▸ Collected data
☆ ☆ ☆ ☆
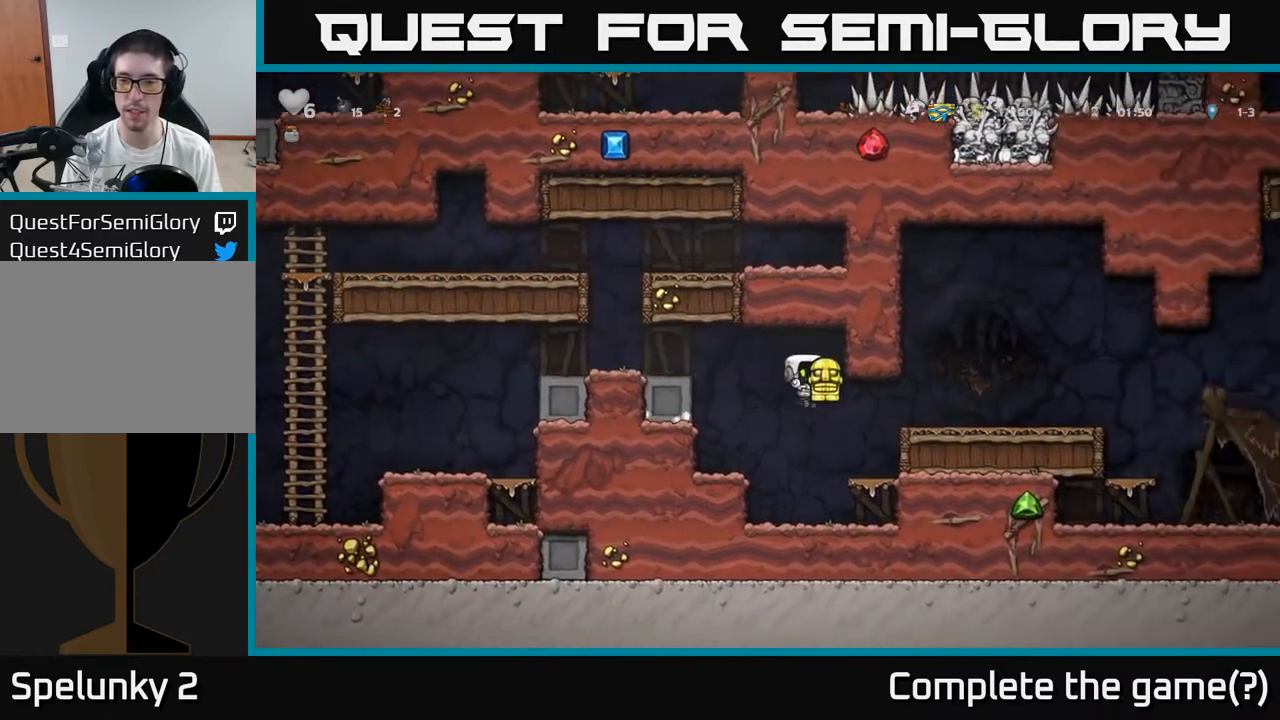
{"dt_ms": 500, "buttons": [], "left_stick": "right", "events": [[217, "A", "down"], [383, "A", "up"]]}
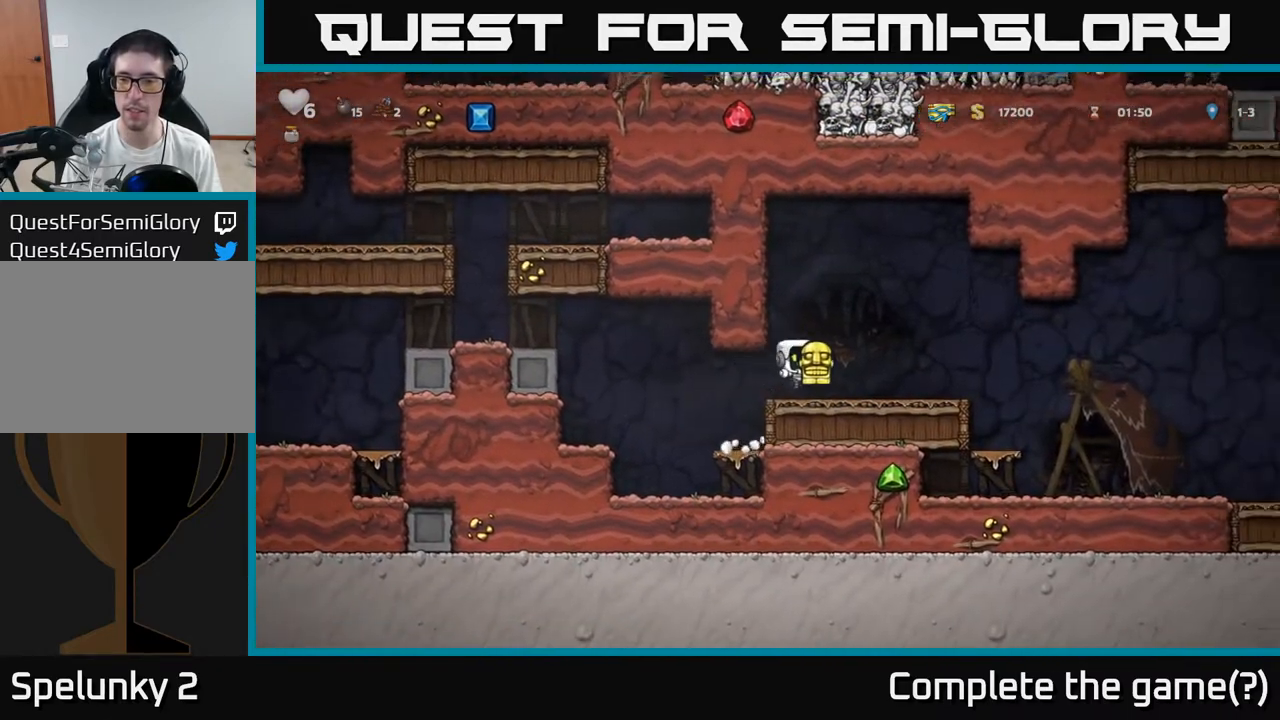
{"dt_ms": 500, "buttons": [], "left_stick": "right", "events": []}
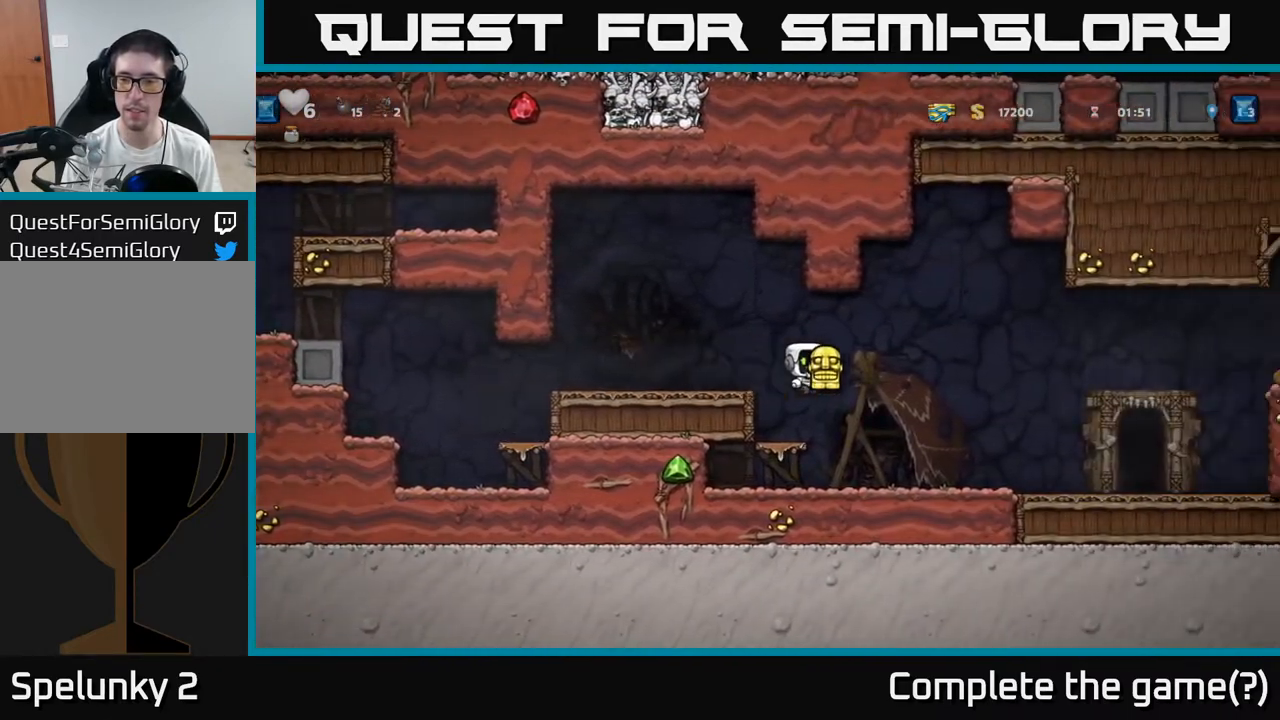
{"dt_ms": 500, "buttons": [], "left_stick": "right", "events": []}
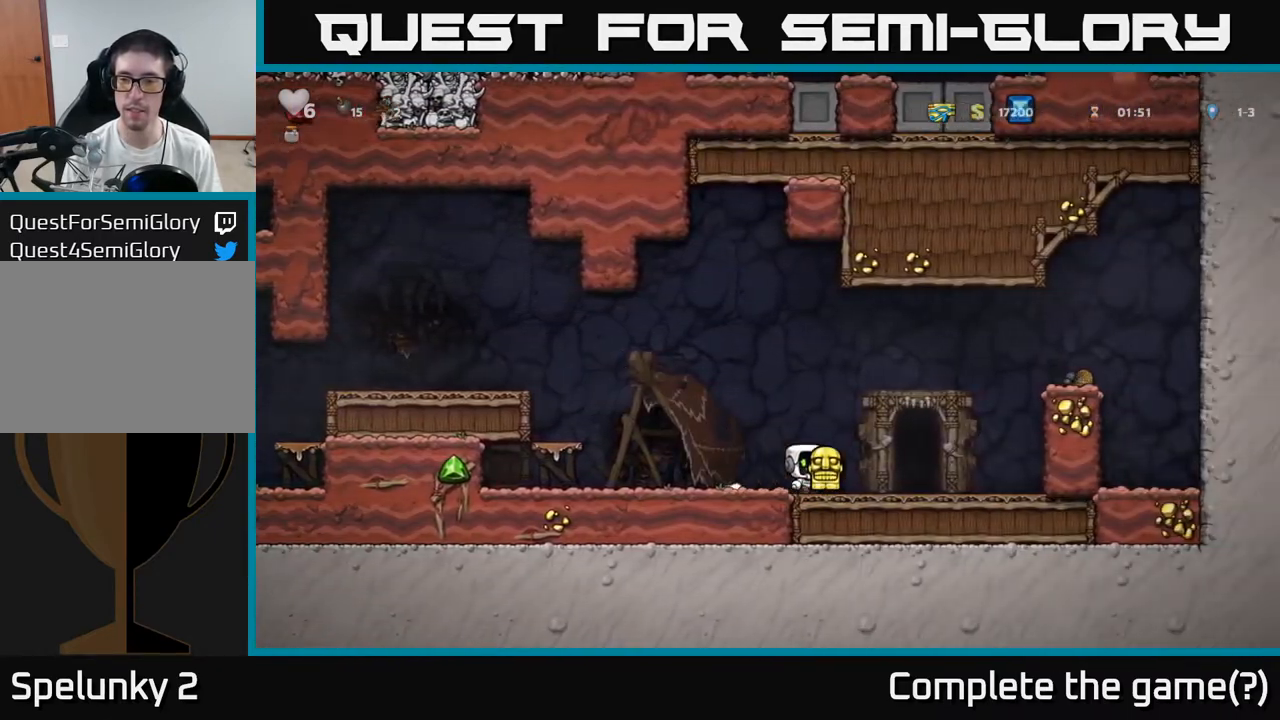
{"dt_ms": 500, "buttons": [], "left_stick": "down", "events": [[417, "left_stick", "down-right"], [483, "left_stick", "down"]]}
☆ ☆ ☆ ☆
▸ Work instruction
What is the number of lines in the listing that include "down"? Answer with that number only.

▸ Task response
2